Posted: Mon Aug 05, 2019 6:22 pm America/New_York
by OB.DAAC - SeanBailey
I suggest you don't append the .bz2.  The file search is based on the uncompressed filename - which is why it pulls down the .bz2 file even if you don't append the extension.
.xz is not one of the compression extensions (currently) recognized by the script, so it doesn't know to strip it off when doing the lookup, and so doesn't find the file.  If you don't go to the effort to guess the extension, you won't have to, well, guess the extension :grin:

Let cURL assign the filename from the Content-Disposition header:

$ curl -O -J https://oceandata.sci.gsfc.nasa.gov/cgi/getfile/MOD00.A2000364.1045_1.PDS
  % Total    % Received % Xferd  Average Speed   Time    Time     Time  Current
                                 Dload  Upload   Total   Spent    Left  Speed
100  289M  100  289M    0     0  6980k      0  0:00:42  0:00:42 --:--:-- 7370k
curl: Saved to filename 'MOD00.A2000364.1045_1.PDS.bz2'

$ curl -O -J https://oceandata.sci.gsfc.nasa.gov/cgi/getfile/MOD00.P2018070.0140_1.PDS
  % Total    % Received % Xferd  Average Speed   Time    Time     Time  Current
                                 Dload  Upload   Total   Spent    Left  Speed
100  277M  100  277M    0     0  8695k      0  0:00:32  0:00:32 --:--:-- 8933k
curl: Saved to filename 'MOD00.P2018070.0140_1.PDS.xz'


Sean

xz compressed, not bzip2

Posted: Wed Aug 07, 2019 2:35 pm America/New_York
by oo_processing
But, I will have to decide what to do with the downloaded file.
So do I bunzip2 it?

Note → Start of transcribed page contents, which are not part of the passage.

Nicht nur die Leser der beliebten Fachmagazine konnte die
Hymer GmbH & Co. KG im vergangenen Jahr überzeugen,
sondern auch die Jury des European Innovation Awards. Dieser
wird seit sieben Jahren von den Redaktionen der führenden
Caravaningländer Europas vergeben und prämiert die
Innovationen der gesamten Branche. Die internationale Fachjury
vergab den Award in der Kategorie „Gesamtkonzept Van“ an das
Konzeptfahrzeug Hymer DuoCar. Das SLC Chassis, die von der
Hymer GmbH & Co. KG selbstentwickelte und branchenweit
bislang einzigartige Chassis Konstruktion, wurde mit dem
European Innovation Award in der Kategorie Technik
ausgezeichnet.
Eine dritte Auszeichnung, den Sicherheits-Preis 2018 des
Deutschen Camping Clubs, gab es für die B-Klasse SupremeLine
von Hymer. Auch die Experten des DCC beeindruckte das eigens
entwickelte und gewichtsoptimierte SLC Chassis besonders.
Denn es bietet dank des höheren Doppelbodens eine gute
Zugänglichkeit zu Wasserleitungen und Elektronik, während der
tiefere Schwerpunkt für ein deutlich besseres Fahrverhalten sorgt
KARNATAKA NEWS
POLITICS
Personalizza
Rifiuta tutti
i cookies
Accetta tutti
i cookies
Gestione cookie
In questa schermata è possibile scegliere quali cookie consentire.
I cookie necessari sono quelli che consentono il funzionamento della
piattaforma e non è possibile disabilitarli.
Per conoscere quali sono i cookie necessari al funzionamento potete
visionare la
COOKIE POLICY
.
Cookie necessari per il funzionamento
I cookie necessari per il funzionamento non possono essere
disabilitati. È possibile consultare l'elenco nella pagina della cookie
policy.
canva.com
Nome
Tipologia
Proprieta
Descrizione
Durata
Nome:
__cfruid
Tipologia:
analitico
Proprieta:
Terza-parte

Or unxz?
I guess test to ensure it is a bzip2 file?

Brock

xz compressed, not bzip2

Posted: Wed Aug 07, 2019 3:55 pm America/New_York
by OB.DAAC - SeanBailey

> But, I will have to decide what to do with the downloaded file.


Yes, you will, but the file extension should clue you in as to which decompression utility to use.